See [PERFORMANCE.md](./docs/PERFORMANCE.md) for the engineering contract and benchmark numbers, [SYSTEM-CARD.md](./docs/SYSTEM-CARD.md) for known limitations and intended-use boundaries, and [SECURITY.md](./SECURITY.md) for the trust model.
Release publication is gated by [RELEASE-CHECKLIST.md](./docs/RELEASE-CHECKLIST.md).

---

## Where to start

- **[ARCHITECTURE.md](./docs/ARCHITECTURE.md)** — the layered design, the data model, the lifecycle, what MetaEnsemble is and is not.
- **[USER-GUIDE.md](./docs/USER-GUIDE.md)** — a friendly Principal guide for day-one users.
- **[PERFORMANCE.md](./docs/PERFORMANCE.md)** — the binding engineering contract: token budgets, time budgets, query rules, and CI-gated benchmarks.
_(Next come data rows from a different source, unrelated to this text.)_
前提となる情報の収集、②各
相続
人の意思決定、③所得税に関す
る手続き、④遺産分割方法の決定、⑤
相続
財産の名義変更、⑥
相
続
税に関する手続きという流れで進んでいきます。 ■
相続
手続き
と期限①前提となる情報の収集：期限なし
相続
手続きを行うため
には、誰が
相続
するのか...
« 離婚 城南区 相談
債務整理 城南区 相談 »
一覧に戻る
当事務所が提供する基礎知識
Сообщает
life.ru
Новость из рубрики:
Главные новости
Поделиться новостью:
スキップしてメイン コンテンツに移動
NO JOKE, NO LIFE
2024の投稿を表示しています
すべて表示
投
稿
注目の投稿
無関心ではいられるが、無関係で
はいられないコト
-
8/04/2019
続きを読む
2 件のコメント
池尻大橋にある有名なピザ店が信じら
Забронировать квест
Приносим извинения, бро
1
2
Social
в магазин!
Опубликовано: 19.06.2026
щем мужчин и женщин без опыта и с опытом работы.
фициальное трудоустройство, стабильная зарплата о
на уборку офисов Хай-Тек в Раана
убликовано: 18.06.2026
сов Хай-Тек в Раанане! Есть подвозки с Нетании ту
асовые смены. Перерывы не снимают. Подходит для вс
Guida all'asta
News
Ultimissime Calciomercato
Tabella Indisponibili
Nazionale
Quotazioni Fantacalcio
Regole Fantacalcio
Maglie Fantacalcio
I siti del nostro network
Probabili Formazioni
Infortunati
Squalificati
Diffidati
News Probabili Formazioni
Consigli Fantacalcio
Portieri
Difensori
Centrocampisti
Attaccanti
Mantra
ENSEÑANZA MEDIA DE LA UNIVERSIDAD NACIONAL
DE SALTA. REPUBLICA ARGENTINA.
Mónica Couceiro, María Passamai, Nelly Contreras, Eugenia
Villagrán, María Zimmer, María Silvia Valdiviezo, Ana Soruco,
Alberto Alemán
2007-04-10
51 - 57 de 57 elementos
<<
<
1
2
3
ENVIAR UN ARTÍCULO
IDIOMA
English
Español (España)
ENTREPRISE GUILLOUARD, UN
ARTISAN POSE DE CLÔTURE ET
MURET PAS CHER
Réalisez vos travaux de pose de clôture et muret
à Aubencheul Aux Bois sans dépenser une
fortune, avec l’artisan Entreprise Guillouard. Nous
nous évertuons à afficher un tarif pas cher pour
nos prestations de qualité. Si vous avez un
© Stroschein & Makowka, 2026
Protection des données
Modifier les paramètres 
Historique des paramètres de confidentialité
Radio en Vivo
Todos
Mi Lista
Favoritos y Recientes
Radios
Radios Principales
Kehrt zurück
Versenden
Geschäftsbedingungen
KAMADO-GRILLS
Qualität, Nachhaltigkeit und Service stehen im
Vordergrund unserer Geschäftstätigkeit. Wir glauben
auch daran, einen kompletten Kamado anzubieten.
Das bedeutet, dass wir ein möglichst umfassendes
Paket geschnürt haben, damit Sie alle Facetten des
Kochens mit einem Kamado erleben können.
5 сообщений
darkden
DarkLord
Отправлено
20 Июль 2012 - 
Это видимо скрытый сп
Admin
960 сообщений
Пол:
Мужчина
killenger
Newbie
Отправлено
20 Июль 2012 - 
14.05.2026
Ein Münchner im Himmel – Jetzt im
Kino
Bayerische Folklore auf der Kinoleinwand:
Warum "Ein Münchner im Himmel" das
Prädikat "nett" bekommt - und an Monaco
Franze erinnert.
Required reading before changing performance-sensitive code.
- **[RELEASE-CHECKLIST.md](./docs/RELEASE-CHECKLIST.md)** — artifact, security, installer, and live-eval gates for publishing a release.
- **[GLOSSARY.md](./docs/GLOSSARY.md)** — every term defined precisely, every analog named.

---

## Operating principles

Three values drive every design choice in MetaEnsemble:

1. **Conserve the budget.** The constraint is window exhaustion, not dollars. Per-Executor model tiering, terse wire format, schema-driven handoffs that eliminate re-search — all designed to fit more useful work in fewer tokens.
2. **Move fast.** Parallel dispatch is a primitive, not a workaround. Hooks fire on lifecycle events automatically. The Principal never types boilerplate.
3. **Hold the line on quality.** Speed and budget never come at the cost of standards. The schema layer enforces correctness; the Ledger enforces accountability; the Deliverable channel preserves institutional memory at full fidelity.

If a proposed feature compromises any of these three, it does not ship.